С достоинством поклонившись добровольцу, я медленно потянул меч
из ножен. Привлекательность тщательно орнаментированной рукояти
лишь усилила эффект от извлеченной на свет ярко-светлой стали
клинка. Зал наполнился легким гулом, в котором слышатся как
восторженные, так и презрительные голоса. Ну, неверующие сейчас
сильно удивятся.
— Пусть бьет навстречу моему удару.
Толмач перевел, юноша пренебрежительно хмыкнул, но согласно
кивнул. Несколько картинным жестом я поднял клинок плашмя перед
собой, так чтобы он оказался посередине туловища... и с силой
рубанул навстречу удару нетерпеливого яса.

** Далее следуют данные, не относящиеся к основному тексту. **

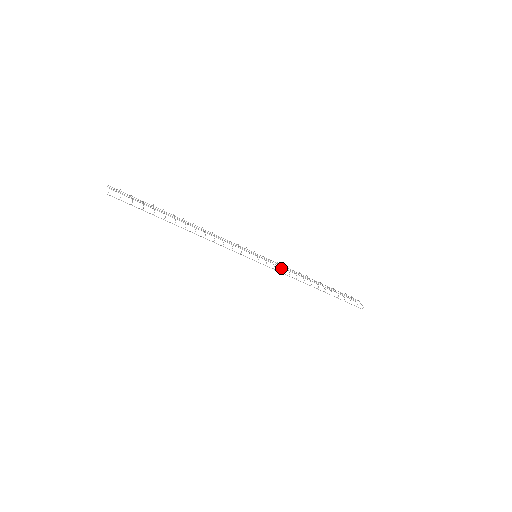
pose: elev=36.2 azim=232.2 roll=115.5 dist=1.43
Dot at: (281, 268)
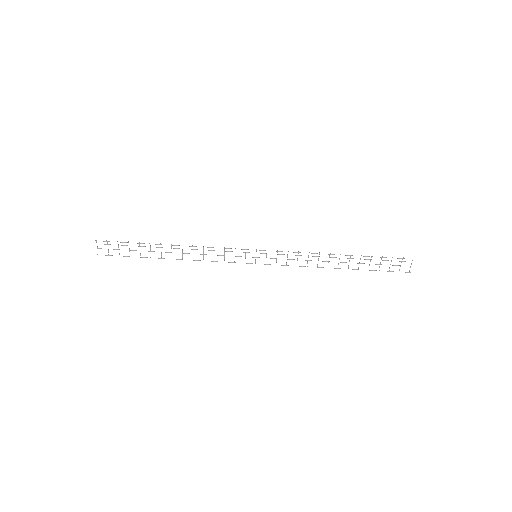
Dot at: occluded
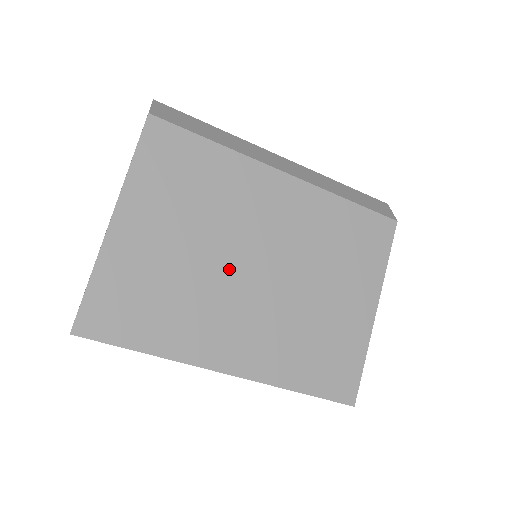
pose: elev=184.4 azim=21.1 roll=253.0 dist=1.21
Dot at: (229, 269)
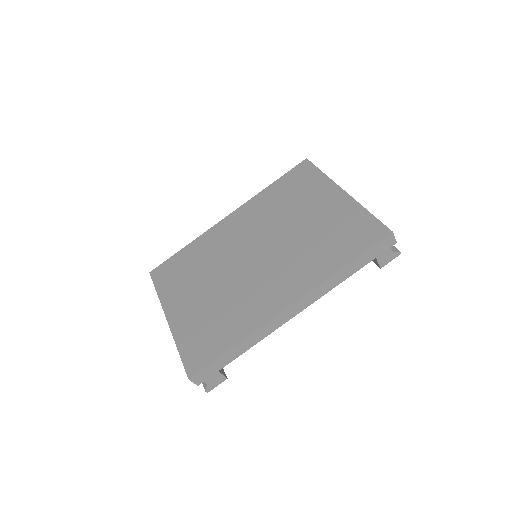
Dot at: (240, 272)
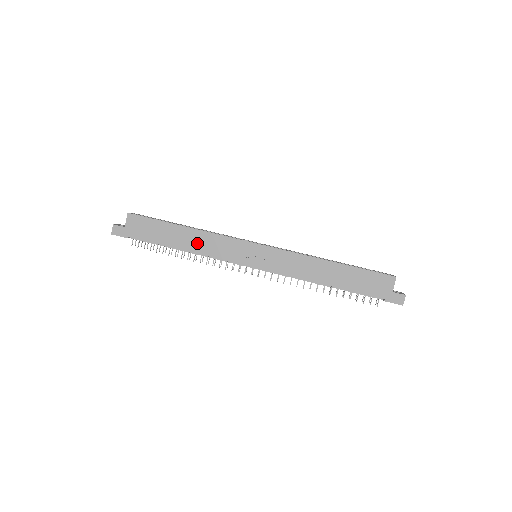
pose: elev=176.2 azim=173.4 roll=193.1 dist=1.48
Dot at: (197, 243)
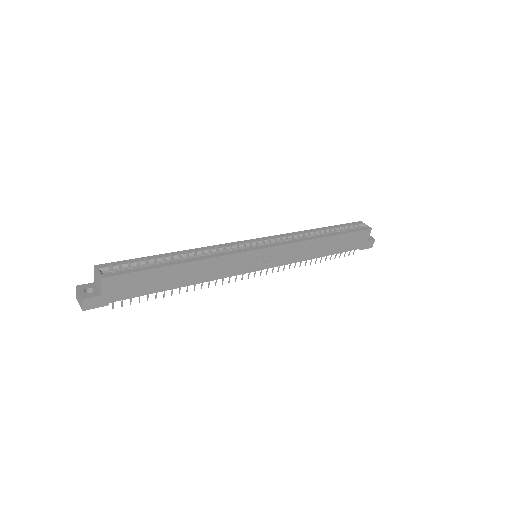
Dot at: (199, 274)
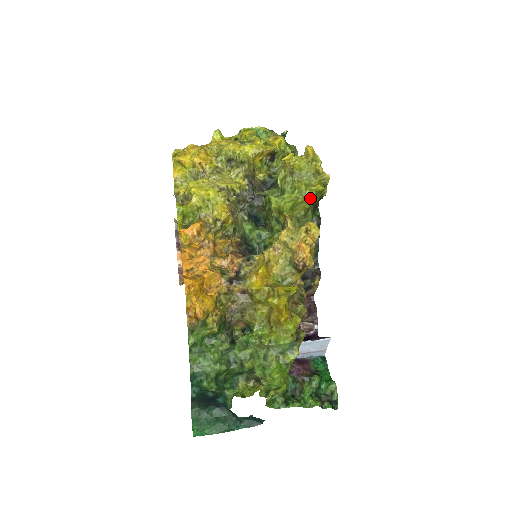
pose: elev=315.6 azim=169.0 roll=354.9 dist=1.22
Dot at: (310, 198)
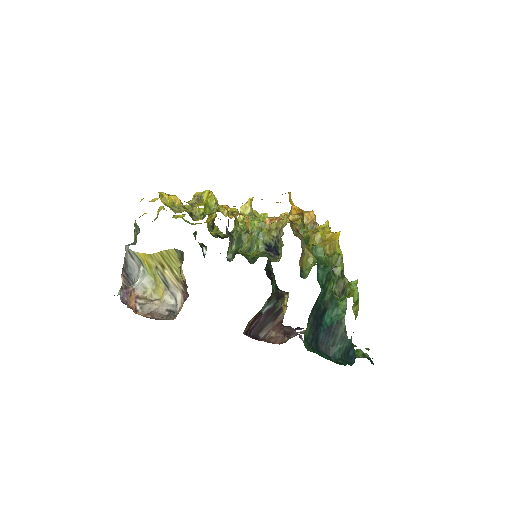
Dot at: occluded
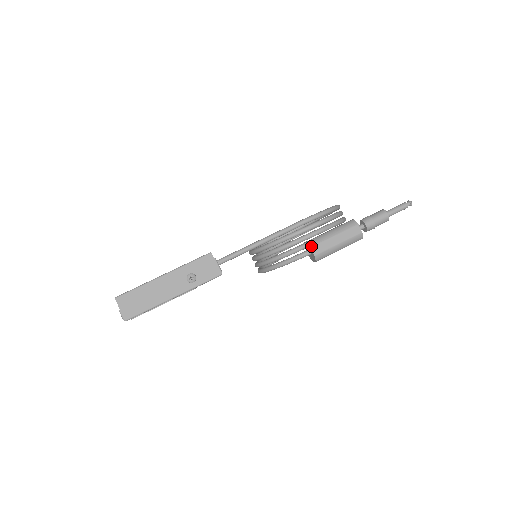
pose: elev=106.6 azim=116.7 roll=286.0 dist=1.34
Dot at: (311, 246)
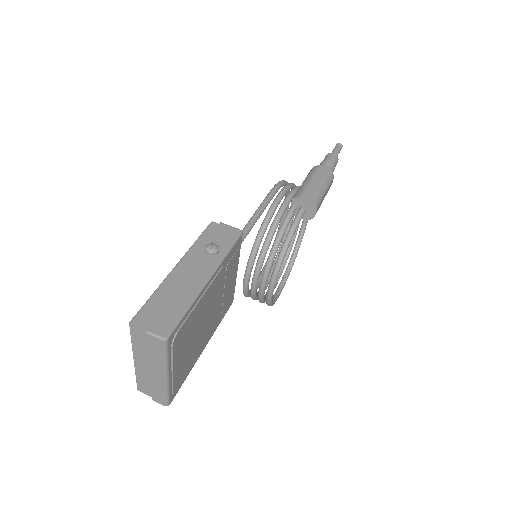
Dot at: (300, 195)
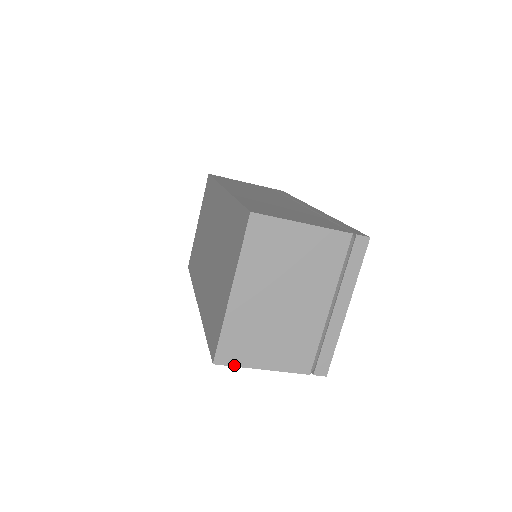
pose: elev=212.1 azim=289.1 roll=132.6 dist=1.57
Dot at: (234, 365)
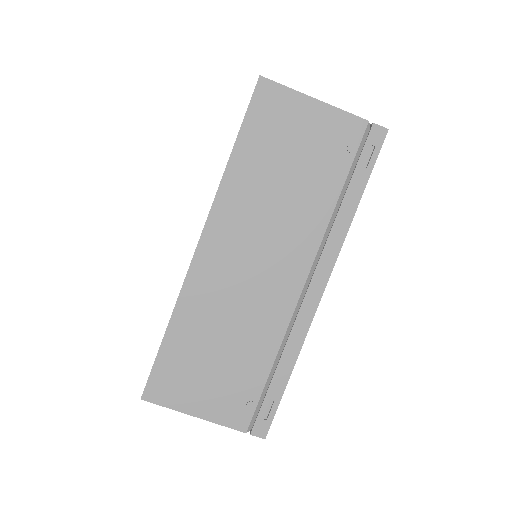
Dot at: (282, 85)
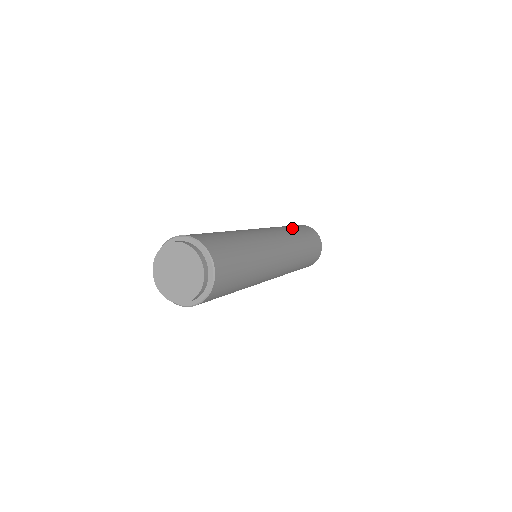
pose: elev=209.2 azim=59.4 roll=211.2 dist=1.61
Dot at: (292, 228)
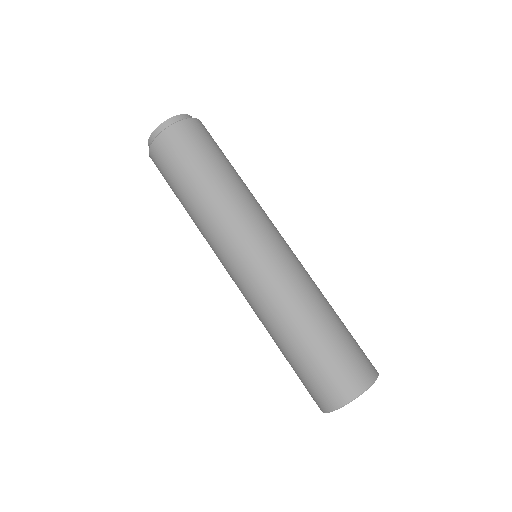
Dot at: occluded
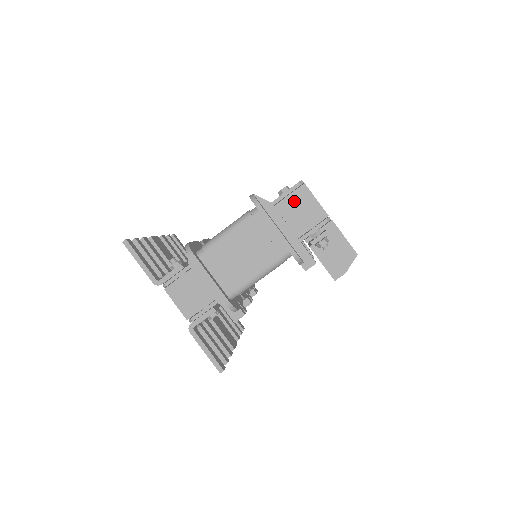
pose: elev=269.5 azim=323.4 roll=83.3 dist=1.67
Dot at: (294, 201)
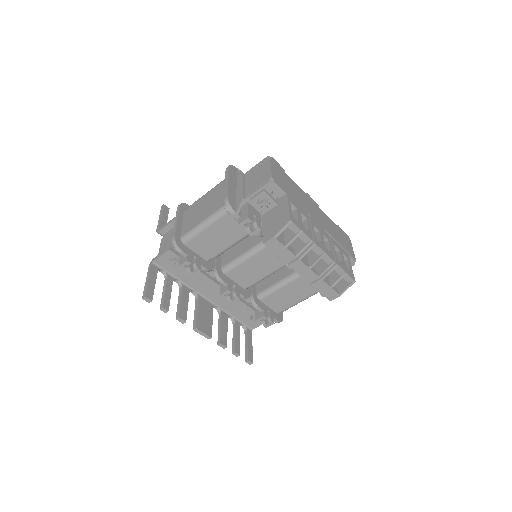
Dot at: (257, 170)
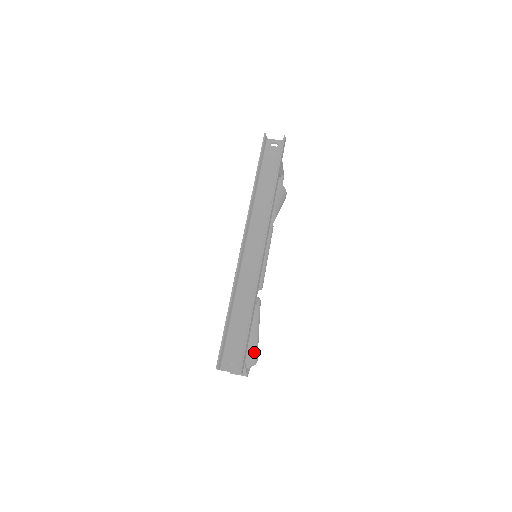
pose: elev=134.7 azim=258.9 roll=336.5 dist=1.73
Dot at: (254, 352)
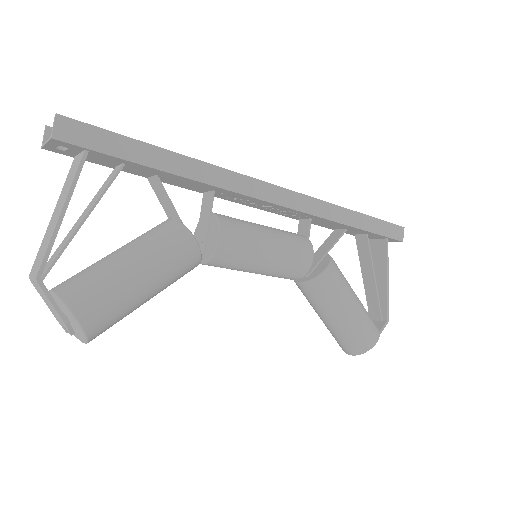
Dot at: (98, 285)
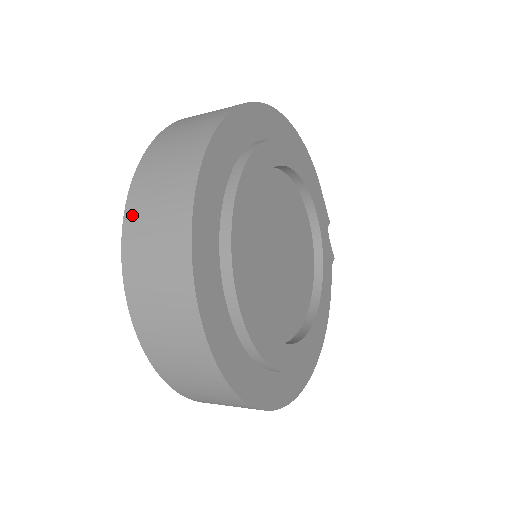
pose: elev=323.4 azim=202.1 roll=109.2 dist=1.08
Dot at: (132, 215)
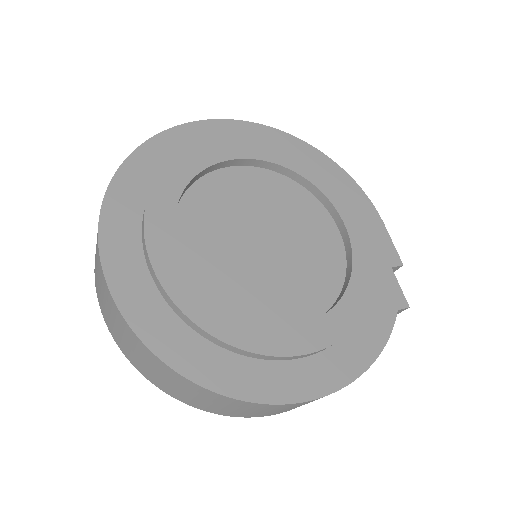
Dot at: occluded
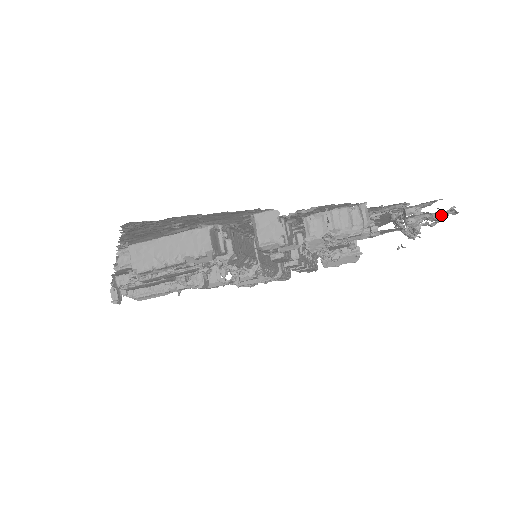
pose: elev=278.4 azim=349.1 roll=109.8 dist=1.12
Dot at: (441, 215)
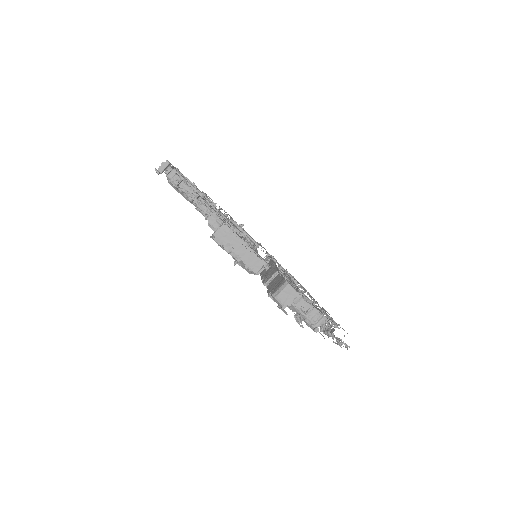
Dot at: occluded
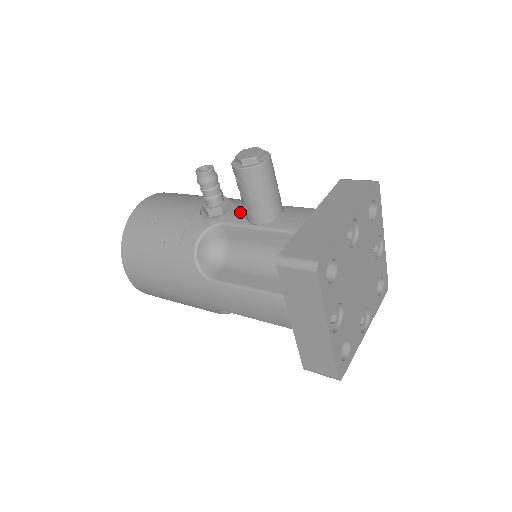
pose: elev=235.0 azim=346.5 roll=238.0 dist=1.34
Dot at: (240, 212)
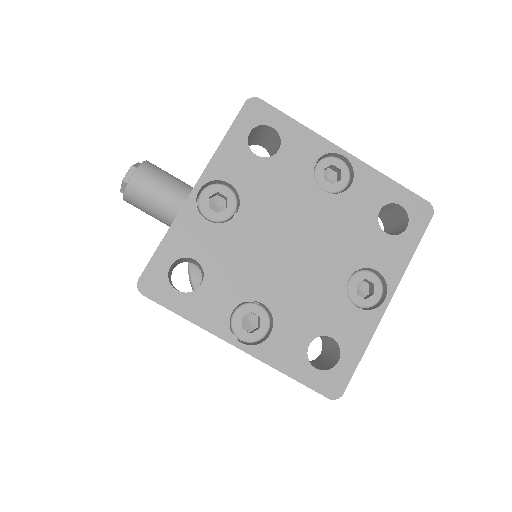
Dot at: occluded
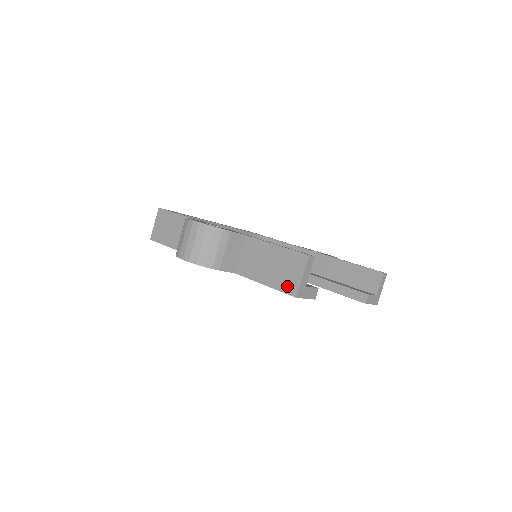
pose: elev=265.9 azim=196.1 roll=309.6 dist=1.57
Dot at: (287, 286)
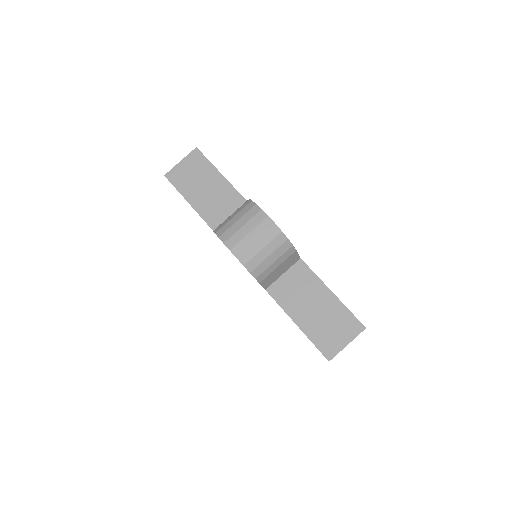
Dot at: (324, 343)
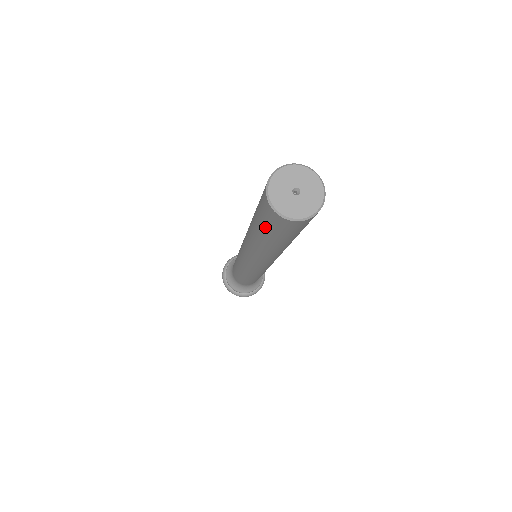
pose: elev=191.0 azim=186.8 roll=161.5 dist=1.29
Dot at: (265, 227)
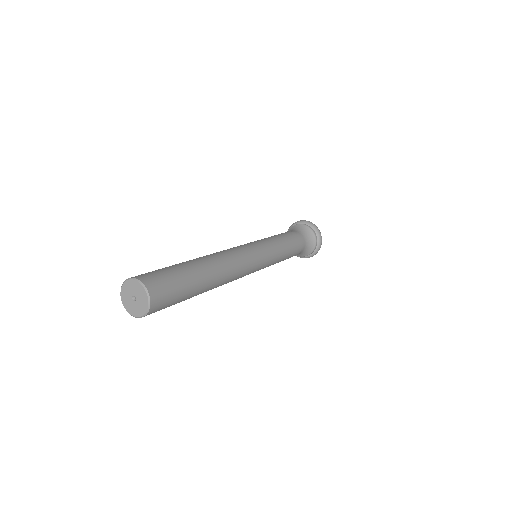
Dot at: occluded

Сталь с хрустом схлестнулась — и добрая треть меча яса полетела
в сторону. Я едва-едва сумел задержать свой удар у плеча парня, чьи
глаза наполнились ужасом уже после того, как я остановил
движение.
Гул в зале усилился, в нем теперь различимы лишь удивление и
восторг. Повернувшись к царю, я встал на колено и поднял клинок
перед собой на вытянутых руках.
— Искусство ковки мечей из «небесного металла» известна лишь на
севере Руси — и это не ложь! Позволь же, музтазхир, преподнести его
как залог нашей дружбы...
Дургулель жестом прервал толмача, повторяющего за мной, и
произнес короткое предложение — он еще не закончил говорить, как
вперед вышел воин, до того стоящий за правым плечом царя. Одного
взгляда на его пластичные движения, легкий шаг, хищные, полные
уверенности глаза мне хватило, чтобы я внутренне напрягся. Хоть
этот яс также далеко не стар, он явно не из неопытных юнцов и цену
себе знает.
И только сейчас до меня дошел смысл сказанного толмачом:
— Музтазхир говорит, что твой меч хорош, но не лучше его
собственного меча. Пусть его носитель и первый телохранитель Сарас
испытает царский клинок, а ты испытаешь свой. И уже тогда музтазхир
решит, брать ли от тебя подарок или нет.
— Но я же...
Мои слова прервал шелест извлекаемого из ножен меча, а мой
взгляд уткнулся в его темную, дымчато-волнистую сталь.
Черный булат!
В горле мгновенно пересохло: я вспомнил все, что слышал о
харалуге и черном булате.
Если коротко, новгородские мастера ковали харалуг с добавлением
«небесного», то есть метеоритного металла — к слову, первого, из
которого человечество научилось хоть что-то изготовлять (он ведь
встречался на поверхности). Если обычное оружие ковалось из
«болотной», сырцовой руды и, кстати, само по себе являлось не таким
уж и плохим, то метеоритное железо добавляло клинкам легирующие
свойства. Воспроизведенные в конце двадцатого века клинки обладали
твердостью 67—68 единиц по Роквеллу, при этом сохраняли высокую
динамическую вязкость! То есть очень твердые клинки не были очень
хрупкими — обычно эти свойства взаимно исключают друг друга. И да,
харалуг действительно резал простую кованую сталь норманнских или
франкских мечей, чья твердость достигала лишь 55—57 единиц.